Bernard Hughes’s Seek the Peace of the City received its premiere performance on Wednesday 15 May at choral evensong broadcast live on BBC Radio 3. We wanted to know more about Bernard and his new composition.

Bernard HughesWho or what has been the single biggest influence on your work?

The big looming figure for me has always been Stravinsky, since hearing the Rite of Spring and Symphony of Psalms as a teenager. Of more recent composers, I would mention Judith Weir and Magnus Lindberg.

Tell us something about how you discovered composition or why you became a composer.

My father was a church choirmaster when I was a child and he had some manuscript paper lying around the house which I spontaneously started writing on at about the age of seven. No one told me to, I just did it, and have never stopped.

What is your experience of sacred music?

I spent time in the choir loft watching my father conduct when I was quite young. I can remember from those very early days two pieces in particular that fascinated me: Purcell’s Rejoice in the Lord Alway and Mozart’s Ave Verum Corpus. Two sacred pieces are up there with my favourite of all pieces: Bach’s St Matthew Passion and Stravinsky’s Symphony of Psalms. I find them endlessly nourishing.

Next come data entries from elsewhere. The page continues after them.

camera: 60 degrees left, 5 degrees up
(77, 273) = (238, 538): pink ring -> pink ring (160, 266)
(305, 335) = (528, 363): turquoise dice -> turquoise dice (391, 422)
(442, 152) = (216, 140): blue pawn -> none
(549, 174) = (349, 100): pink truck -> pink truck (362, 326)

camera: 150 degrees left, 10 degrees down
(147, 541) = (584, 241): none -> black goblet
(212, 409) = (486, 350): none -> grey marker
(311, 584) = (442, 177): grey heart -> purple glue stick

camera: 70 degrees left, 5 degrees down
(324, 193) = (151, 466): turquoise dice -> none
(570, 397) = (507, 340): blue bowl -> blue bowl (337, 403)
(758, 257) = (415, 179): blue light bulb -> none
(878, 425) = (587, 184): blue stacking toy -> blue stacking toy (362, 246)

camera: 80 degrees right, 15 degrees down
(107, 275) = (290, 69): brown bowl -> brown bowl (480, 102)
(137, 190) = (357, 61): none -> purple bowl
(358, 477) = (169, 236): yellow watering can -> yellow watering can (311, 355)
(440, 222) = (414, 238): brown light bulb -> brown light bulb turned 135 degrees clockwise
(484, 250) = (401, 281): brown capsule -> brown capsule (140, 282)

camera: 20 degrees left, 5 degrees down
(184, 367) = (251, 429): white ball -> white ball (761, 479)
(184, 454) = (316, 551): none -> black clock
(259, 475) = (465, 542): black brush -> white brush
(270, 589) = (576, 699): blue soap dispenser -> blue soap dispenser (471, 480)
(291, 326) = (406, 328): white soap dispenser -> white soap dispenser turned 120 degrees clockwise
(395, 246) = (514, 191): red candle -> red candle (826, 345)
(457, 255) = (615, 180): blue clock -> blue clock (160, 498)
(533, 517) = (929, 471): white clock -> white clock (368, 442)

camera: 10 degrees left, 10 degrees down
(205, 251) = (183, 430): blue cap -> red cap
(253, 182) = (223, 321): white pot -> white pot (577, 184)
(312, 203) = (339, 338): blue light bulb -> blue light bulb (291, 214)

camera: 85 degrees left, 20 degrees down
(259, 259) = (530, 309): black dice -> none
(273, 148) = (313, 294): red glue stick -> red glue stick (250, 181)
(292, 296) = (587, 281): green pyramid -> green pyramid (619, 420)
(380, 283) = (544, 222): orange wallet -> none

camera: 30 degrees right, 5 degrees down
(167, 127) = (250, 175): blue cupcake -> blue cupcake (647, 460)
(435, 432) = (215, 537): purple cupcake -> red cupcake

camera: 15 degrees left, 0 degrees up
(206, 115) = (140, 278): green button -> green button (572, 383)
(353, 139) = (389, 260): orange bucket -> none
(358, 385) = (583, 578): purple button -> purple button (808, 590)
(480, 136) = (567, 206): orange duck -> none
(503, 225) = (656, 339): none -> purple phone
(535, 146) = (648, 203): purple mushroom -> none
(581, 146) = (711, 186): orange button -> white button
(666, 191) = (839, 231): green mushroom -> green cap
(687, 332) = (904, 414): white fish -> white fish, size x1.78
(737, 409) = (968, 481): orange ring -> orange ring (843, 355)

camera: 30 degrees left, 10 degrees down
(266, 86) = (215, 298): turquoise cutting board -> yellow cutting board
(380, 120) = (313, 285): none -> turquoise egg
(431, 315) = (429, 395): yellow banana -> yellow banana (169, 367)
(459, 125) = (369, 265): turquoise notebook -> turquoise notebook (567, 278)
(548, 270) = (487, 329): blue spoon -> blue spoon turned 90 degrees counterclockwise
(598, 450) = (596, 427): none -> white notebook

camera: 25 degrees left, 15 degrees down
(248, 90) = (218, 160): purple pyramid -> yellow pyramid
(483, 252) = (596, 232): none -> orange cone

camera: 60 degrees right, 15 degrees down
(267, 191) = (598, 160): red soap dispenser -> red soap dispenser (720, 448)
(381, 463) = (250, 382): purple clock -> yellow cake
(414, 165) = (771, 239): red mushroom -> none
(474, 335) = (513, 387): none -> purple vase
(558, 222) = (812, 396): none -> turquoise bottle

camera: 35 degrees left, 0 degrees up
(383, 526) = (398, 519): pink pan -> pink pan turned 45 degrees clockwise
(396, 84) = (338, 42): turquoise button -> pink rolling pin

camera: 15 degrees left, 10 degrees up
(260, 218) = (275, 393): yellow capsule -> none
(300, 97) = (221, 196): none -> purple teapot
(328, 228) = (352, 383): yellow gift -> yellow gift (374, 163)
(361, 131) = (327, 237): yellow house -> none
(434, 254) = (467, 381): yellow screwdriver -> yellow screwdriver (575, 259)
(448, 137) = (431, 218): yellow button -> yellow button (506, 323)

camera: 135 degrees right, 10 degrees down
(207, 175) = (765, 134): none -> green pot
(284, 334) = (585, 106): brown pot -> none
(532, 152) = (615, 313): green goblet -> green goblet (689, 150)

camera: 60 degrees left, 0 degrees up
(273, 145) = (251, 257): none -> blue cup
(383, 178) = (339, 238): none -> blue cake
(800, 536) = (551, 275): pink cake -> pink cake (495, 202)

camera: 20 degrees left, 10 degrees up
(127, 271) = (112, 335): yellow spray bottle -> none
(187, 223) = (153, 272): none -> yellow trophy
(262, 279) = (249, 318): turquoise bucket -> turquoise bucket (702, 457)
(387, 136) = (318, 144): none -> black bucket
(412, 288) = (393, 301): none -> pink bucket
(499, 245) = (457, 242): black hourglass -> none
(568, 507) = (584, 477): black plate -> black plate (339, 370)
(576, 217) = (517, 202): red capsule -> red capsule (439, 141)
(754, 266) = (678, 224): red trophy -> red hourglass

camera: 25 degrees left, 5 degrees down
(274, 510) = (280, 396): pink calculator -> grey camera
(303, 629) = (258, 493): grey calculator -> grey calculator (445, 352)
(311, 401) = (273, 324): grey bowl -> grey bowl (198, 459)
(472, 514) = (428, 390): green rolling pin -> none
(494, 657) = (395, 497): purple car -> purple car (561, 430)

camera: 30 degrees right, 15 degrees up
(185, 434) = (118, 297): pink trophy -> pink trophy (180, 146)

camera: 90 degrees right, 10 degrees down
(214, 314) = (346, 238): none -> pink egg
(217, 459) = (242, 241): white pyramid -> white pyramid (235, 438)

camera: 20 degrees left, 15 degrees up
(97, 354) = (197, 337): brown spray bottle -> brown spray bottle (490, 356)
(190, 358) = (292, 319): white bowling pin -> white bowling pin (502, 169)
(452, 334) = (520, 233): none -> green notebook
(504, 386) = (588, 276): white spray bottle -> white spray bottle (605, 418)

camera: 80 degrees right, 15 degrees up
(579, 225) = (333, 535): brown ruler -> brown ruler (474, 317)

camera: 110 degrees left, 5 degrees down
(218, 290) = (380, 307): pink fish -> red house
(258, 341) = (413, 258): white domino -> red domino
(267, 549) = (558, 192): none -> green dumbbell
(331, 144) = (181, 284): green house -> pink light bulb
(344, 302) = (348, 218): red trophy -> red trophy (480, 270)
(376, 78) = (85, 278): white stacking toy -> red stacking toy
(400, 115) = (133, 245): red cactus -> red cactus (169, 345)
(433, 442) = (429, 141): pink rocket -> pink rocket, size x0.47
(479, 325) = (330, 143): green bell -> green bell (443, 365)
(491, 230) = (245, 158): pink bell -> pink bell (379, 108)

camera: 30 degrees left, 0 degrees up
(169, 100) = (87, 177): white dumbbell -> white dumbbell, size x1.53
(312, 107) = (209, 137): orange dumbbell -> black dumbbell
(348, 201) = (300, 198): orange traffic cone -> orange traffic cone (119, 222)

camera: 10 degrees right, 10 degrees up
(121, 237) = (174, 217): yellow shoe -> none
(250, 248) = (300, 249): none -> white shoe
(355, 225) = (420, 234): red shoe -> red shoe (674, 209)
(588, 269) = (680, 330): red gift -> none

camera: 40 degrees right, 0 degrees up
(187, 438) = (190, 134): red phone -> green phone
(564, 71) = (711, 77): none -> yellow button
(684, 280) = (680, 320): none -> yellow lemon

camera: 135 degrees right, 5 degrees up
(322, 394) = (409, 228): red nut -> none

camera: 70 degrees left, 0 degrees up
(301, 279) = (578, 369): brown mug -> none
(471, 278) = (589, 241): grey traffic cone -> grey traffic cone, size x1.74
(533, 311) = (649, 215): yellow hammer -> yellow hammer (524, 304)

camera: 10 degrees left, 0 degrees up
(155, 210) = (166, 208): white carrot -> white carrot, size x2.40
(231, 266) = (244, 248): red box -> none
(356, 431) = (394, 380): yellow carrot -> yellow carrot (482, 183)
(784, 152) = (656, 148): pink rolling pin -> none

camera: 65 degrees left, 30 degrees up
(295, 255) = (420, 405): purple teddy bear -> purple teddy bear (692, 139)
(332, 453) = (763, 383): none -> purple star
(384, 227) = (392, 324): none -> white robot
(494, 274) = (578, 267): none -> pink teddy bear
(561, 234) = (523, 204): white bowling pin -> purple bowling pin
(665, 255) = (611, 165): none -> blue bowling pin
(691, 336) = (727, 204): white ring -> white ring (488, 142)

Tell us about the introit you’ve composed. How did you choose the text and what does the piece mean to you?

Seek the Peace of the City was commissioned by the Festival, with the text chosen by the vicar of St Pancras, Anne Stevens, from the Book of Jeremiah. The music is largely polyphonic and quite intricately structured. The text is delivered at different speeds in different voices, from a slow cantus firmus to the faster delivery mainly in the soprano line. There are three points where the music comes together in a homophonic gathering point.

What’s next for you?

A new recording of music of mine for narrator and chamber orchestra, paired with premiere recordings of similar works by Judith Weir and Malcolm Arnold, is being recorded this summer for release in 2020.

Any other interesting facts people ought to know about you?

I am a very enthusiastic cricketer and run a club in west London. In a previous life I performed as a comedian, and was part of the show that won the Perrier Award (Best Newcomer) at the Edinburgh Fringe.